The police enquiry into the murder of Sunday World reporter Martin O'Hagan
has drawn a blank and his killers are still at large. O'Hagan, who was
gunned down on 28 September 2001, investigated links between the Northern
Irish police, military intelligence services, armed groups and drug gangs.
On the eve of the second anniversary of the murder of Irish investigative journalist Martin O'Hagan on 28 September 2001 in Northern Ireland, Reporters Without Borders today voiced deep concern about the lack of progress in the police investigation, which has ground to a complete halt.
In a letter to the British Secretary of State for Northern Ireland, Paul Murphy, the organisation urged the authorities to appoint a new team of investigators, independent of the police of Lurgan in County Armagh, where O'Hagan was gunned down outside his home, and to deploy all human and financial resources necessary to ensure a thorough and transparent investigation.
"The impunity enjoyed by Martin O'Hagan's murderers is an insult to the memory of this journalist, who was killed for doing his job," Reporters Without Borders secretary-general Robert Ménard said in the letter. "The feeling of impunity that has taken hold poses a real danger for Irish journalists, who are the target of increasing threats and harassment from the paramilitary groups," he warned.
"The inability of the police to identify those responsible is a threat to press freedom, and the growing vulnerability of journalists is liable to foster widespread self-censorship," Ménard added.
According to the police, eight suspects have been detained and then released for lack of proof. Thirty-two searches have also been carried out, but with no results to show for them. The investigation is at a standstill, but has not been closed.
The police reject claims that senior security officials fear that their alleged links with the paramilitary groups would be exposed if O'Hagan's killers were brought to justice. But some journalists claim that the investigation has been deliberately blocked because an informer or an agent for the security or intelligence services was part of the group that killed O'Hagan.
Mick Browne, a former colleague of O'Hagan who has investigated the murder, maintains that an officer now in charge of the police enquiry was himself the target of an investigation by O'Hagan.
According to the Irish secretary of the National Union of Journalists (NUJ), Seamus Dooley, death threats against journalists have increased since O'Hagan's murder, most of them coming from loyalist paramilitary groups. Several journalists with the Sunday World, the Irish weekly O'Hagan worked for, and the Andersonstown News Group have been the target of intimidation.
On 12 September, a photographer with the North Belfast News, a weekly that belongs to the Andersonstown News Group, received a death threat from a loyalist paramilitary gang. The group's management said it followed a series of threats against journalists covering the gang's activities.

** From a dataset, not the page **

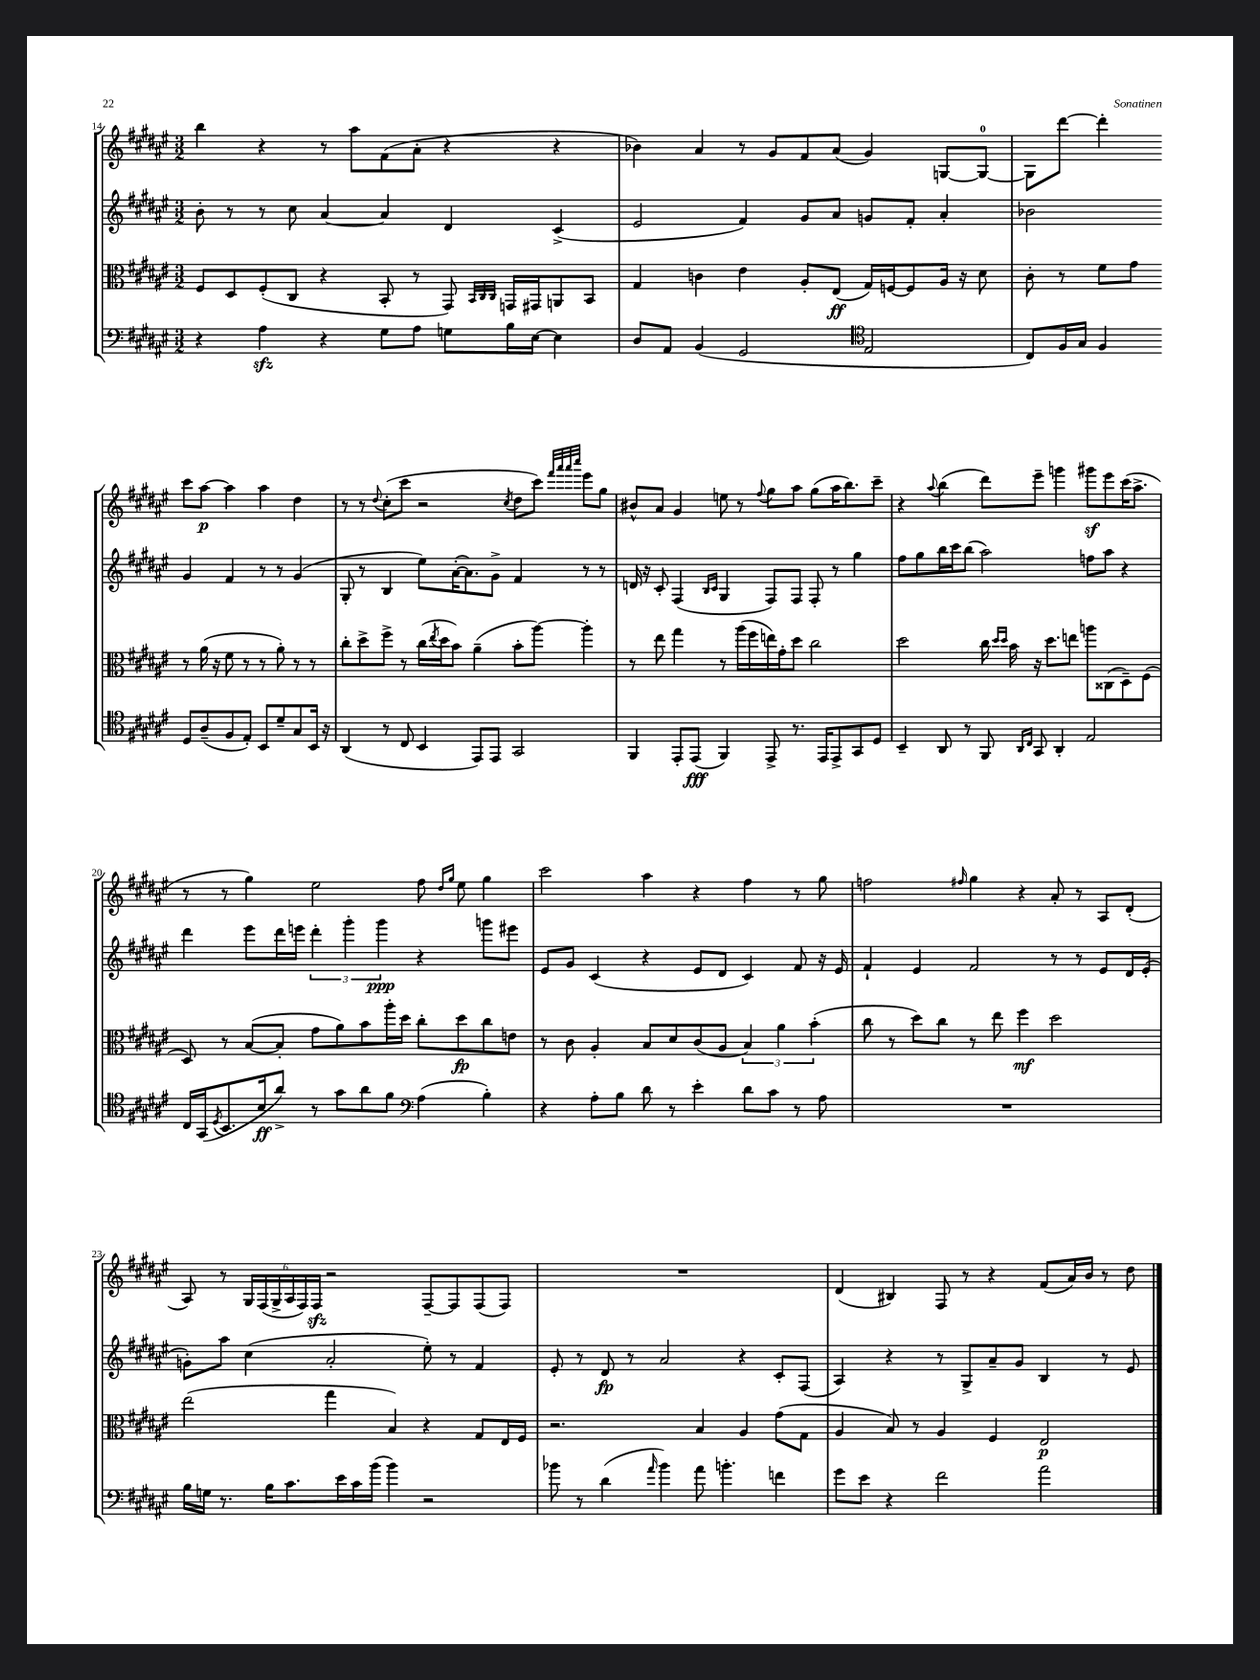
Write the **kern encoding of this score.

Aged 51 and the father of three children, O'Hagan used to write for the Sunday World about the links between the Northern Irish police, military intelligence units, armed groups and drug gangs, and he testified in a libel court case about allegations of collusion between the police and Protestant armed groups in the 1980s.
The day after his murder, a caller to the BBC claimed responsibility on behalf of the "Red Hand Defenders," a name used by loyalist paramilitary groups, especially the "Loyalist Volunteer Force" (LVF). O'Hagan had previously been the target of many threats as a result of his investigations aimed at proving that loyalist militia, especially the LVF, killed Catholics with the sole aim of covering up their drug trafficking activities. An abortive attempt to killed him in the early 1990s was attributed to loyalist terrorist Billy Wright.